» Text section

_____

Supreme Court Affirmative Action
Abigail Fisher, second from right, who challenged the use of race in college admissions, listens as her lawyer Bert Rein, center, speaks with reporters outside the Supreme Court in D.C. Photo: J. Scott Applewhite/AP/Corbis

At the Supreme Court yesterday, justices once again considered Fisher v. University of Texas, in which plaintiff Abigail Fisher argued that she had been denied a spot at the university because of its affirmative-action policy. Fisher’s case has been roundly criticized for playing a bit fast and loose with UT minority admissions statistics (in reality, many white students with lower grades than Fisher’s were admitted, many minorities with higher grades were excluded), but nonetheless, the court is hearing her out.

_____

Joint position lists

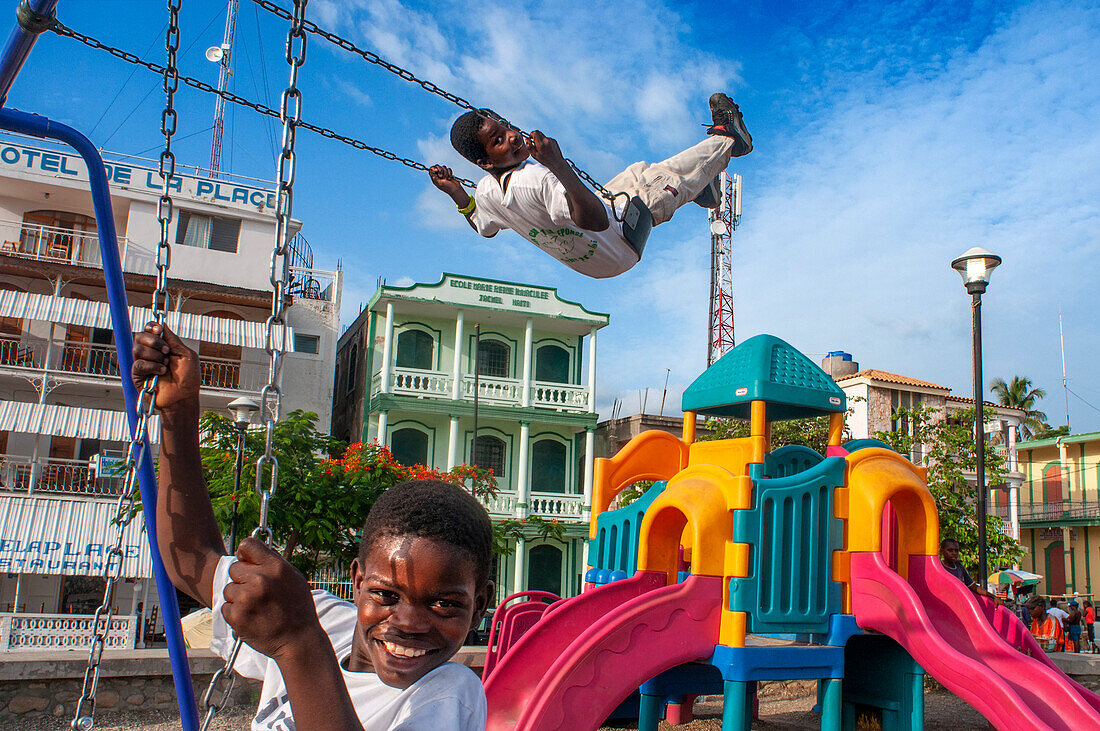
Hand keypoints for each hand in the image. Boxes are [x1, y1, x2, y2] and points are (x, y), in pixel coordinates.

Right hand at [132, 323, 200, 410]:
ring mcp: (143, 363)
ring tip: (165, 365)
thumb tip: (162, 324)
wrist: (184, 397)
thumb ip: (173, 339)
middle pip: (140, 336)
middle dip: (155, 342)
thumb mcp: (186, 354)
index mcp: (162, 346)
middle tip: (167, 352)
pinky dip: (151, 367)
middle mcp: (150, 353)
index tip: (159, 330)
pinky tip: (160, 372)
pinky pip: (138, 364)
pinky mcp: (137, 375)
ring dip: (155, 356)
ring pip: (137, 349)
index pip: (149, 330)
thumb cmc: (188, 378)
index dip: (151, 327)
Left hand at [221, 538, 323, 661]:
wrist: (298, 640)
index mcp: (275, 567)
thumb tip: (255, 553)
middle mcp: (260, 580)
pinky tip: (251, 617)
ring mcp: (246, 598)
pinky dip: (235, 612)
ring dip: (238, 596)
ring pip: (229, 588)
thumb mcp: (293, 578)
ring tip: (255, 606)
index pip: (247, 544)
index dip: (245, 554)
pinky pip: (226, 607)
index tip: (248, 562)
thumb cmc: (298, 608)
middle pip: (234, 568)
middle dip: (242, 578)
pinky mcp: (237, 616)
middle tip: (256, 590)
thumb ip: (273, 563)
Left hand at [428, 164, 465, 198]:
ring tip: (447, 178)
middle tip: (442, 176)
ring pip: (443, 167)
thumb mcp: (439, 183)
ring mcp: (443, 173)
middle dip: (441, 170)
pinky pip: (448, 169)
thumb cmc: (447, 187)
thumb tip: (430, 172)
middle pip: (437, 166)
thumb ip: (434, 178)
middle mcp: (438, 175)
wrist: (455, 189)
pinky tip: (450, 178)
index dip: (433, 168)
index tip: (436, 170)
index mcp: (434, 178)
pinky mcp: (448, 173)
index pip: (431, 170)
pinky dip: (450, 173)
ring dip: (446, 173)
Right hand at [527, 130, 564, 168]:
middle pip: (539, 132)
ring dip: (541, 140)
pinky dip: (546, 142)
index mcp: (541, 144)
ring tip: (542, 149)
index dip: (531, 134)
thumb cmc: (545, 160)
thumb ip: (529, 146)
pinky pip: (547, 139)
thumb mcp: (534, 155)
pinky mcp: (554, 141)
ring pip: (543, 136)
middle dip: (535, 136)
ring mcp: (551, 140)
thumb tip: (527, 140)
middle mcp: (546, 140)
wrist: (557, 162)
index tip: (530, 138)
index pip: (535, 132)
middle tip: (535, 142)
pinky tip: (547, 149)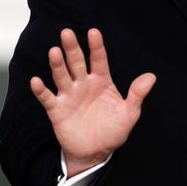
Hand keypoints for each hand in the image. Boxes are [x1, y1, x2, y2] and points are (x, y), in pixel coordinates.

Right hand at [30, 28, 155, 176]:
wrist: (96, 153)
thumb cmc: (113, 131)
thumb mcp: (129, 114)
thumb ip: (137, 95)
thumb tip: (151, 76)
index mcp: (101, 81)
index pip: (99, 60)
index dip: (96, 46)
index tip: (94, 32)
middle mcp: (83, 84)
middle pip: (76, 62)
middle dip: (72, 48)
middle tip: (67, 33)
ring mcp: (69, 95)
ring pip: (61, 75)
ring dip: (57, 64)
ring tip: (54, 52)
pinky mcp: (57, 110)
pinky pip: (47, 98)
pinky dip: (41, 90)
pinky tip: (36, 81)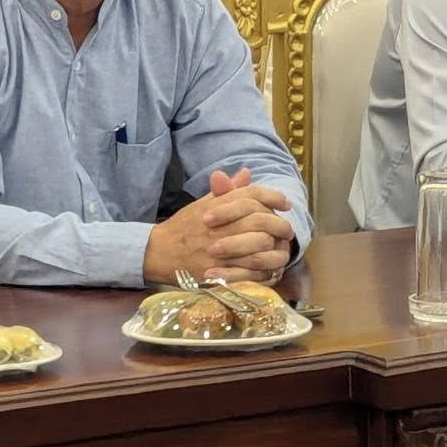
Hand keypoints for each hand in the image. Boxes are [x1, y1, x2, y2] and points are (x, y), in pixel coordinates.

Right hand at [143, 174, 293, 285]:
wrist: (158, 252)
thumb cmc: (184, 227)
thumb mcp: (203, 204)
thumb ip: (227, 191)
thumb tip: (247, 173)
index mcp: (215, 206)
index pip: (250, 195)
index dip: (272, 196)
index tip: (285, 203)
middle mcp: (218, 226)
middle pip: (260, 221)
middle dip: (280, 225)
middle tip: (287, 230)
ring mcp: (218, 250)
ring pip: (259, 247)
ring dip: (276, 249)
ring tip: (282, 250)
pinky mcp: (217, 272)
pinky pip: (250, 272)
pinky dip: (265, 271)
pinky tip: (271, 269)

_____

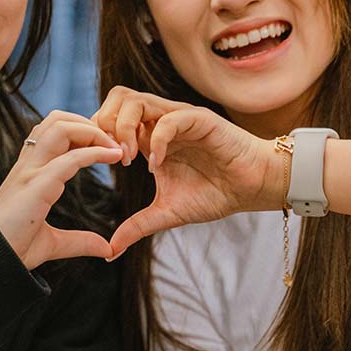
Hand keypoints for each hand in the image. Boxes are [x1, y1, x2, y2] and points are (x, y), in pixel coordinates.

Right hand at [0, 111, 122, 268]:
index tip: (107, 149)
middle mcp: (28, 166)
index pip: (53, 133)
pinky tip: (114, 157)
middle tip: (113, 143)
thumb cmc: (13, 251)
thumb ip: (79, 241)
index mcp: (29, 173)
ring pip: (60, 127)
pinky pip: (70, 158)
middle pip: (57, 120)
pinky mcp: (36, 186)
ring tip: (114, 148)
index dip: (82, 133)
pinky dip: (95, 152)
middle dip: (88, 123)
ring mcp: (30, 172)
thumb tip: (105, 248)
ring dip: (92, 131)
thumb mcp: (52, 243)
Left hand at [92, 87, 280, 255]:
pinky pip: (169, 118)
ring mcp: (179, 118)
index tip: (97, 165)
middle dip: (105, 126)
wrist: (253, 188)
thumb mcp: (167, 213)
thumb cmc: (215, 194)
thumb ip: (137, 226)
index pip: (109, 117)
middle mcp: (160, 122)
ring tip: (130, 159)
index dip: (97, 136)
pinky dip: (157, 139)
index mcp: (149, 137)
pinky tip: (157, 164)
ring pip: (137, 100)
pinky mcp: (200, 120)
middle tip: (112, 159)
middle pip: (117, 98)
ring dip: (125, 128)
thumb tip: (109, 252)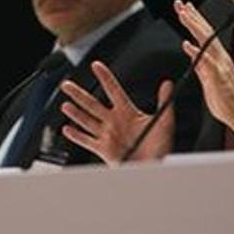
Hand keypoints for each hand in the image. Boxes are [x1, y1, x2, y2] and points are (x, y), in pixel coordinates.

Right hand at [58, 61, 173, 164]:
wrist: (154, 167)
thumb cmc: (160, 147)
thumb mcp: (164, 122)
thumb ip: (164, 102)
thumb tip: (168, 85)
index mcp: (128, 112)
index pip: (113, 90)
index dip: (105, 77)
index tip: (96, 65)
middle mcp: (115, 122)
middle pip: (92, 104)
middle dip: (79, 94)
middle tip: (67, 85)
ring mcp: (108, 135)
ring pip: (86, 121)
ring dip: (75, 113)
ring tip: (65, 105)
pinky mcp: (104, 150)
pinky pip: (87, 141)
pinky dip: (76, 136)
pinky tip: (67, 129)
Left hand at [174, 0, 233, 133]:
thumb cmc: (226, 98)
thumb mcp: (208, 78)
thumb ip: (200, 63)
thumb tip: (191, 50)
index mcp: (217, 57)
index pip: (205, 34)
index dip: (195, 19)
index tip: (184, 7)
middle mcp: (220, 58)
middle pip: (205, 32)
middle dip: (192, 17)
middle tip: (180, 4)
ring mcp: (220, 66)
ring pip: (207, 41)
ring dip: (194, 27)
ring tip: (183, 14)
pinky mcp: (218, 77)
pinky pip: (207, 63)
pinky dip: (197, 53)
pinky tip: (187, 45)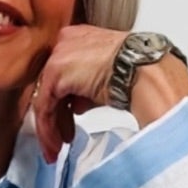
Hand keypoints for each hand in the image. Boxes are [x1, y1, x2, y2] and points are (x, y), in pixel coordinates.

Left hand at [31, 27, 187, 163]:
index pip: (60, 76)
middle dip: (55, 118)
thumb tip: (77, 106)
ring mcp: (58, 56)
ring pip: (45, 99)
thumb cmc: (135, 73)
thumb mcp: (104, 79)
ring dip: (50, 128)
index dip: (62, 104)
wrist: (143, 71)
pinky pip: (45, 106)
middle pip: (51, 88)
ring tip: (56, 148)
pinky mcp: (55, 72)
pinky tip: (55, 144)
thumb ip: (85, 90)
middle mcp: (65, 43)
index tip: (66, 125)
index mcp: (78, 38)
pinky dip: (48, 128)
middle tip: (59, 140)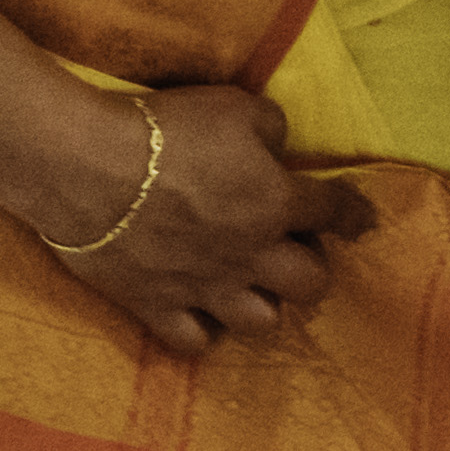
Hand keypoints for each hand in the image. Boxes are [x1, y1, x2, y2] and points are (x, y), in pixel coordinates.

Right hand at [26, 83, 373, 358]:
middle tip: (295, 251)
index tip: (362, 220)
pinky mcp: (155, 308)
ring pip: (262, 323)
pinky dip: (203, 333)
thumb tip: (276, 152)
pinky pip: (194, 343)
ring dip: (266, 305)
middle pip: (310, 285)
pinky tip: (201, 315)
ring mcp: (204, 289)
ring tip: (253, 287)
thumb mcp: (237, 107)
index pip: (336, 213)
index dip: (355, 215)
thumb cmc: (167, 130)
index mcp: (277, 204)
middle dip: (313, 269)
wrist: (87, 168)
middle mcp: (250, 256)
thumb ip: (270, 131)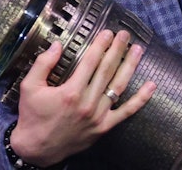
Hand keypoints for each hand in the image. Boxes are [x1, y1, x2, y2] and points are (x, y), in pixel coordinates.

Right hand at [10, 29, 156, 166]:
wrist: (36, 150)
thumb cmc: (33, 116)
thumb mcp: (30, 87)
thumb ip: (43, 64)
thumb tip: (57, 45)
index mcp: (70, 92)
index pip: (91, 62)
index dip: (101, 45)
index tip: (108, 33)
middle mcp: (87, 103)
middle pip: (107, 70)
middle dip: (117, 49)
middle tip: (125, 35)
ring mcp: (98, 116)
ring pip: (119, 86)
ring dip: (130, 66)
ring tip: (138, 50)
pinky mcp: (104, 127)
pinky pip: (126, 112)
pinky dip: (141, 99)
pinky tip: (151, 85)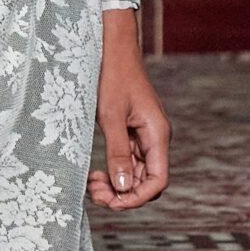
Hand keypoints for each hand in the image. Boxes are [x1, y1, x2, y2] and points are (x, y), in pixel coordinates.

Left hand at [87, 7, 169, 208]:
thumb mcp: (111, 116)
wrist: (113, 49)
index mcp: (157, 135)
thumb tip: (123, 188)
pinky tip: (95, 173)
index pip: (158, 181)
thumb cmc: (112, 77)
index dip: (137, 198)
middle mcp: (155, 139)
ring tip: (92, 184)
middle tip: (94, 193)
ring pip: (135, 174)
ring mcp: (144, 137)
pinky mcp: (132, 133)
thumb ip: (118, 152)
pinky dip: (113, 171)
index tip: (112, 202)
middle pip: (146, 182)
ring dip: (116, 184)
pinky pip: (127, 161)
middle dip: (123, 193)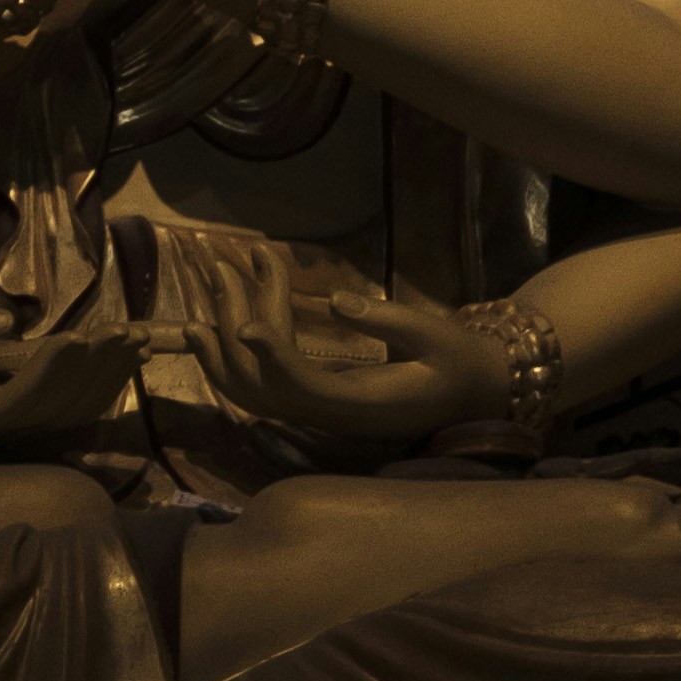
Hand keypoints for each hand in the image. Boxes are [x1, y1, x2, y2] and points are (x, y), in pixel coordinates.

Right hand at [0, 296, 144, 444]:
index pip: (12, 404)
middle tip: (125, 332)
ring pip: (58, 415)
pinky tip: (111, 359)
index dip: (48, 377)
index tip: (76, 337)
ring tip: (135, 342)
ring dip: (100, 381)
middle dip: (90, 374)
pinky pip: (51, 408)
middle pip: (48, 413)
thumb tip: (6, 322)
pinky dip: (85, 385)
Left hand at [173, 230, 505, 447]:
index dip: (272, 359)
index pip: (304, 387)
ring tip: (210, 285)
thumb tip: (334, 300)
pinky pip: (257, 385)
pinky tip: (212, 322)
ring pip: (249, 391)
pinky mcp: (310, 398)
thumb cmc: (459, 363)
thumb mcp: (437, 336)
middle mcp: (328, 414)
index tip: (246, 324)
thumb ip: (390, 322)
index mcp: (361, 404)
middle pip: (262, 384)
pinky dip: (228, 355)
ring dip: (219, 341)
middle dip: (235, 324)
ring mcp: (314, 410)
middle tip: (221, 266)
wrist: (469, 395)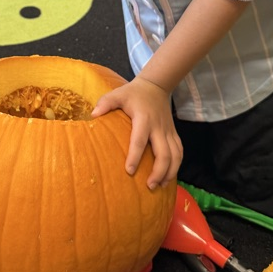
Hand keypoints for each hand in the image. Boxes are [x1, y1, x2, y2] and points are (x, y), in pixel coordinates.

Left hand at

_____

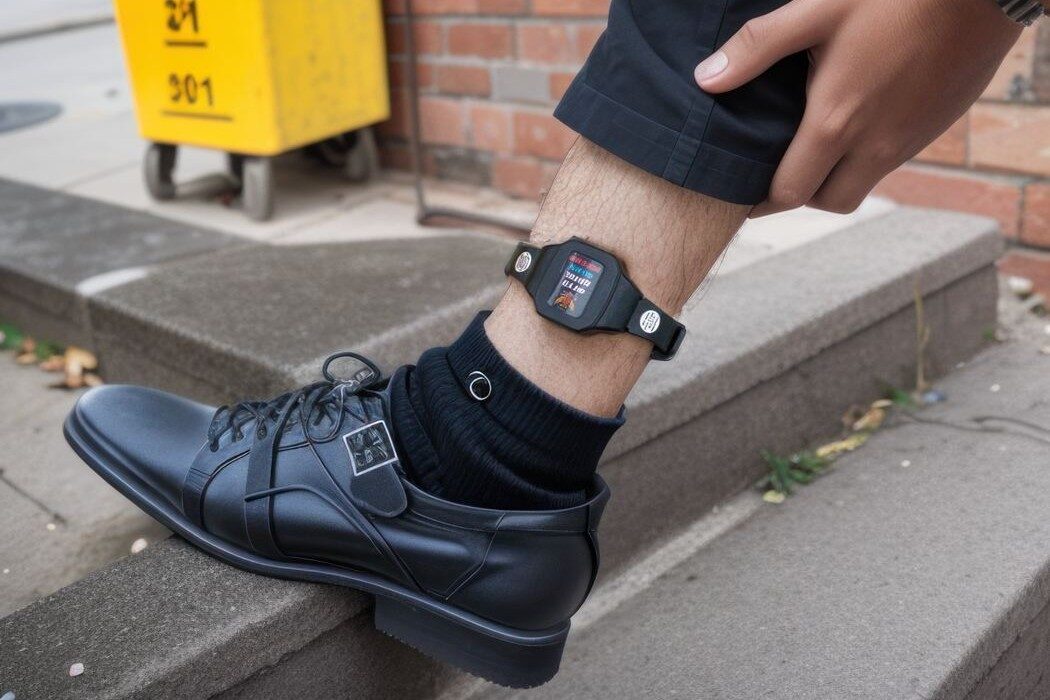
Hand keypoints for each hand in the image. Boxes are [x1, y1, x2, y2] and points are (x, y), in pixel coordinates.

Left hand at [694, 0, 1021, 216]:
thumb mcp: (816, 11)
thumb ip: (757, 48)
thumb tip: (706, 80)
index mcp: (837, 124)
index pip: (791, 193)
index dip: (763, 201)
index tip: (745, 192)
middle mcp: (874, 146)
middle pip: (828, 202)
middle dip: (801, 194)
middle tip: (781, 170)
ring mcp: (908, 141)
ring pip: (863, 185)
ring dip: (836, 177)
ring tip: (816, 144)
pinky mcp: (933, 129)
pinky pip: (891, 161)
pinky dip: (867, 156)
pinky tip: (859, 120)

_____

Please extend the passage on the Fisher v. University of Texas affirmative-action case, picking up right after its final sentence.

As if Fisher hadn’t fomented enough animosity against her, it was compounded yesterday by Justice Antonin Scalia’s remarks that “most of the black scientists in this country don’t come from schools like the University of Texas. They come from lesser schools where they do not feel that they’re — that they’re being pushed ahead in — in classes that are too — too fast for them.”

And so current and former black students — who this year make up just 4 percent of UT’s freshman population — struck back on social media, posting photos of themselves in cap and gown as a sort of middle finger, with the message #StayMadAbby.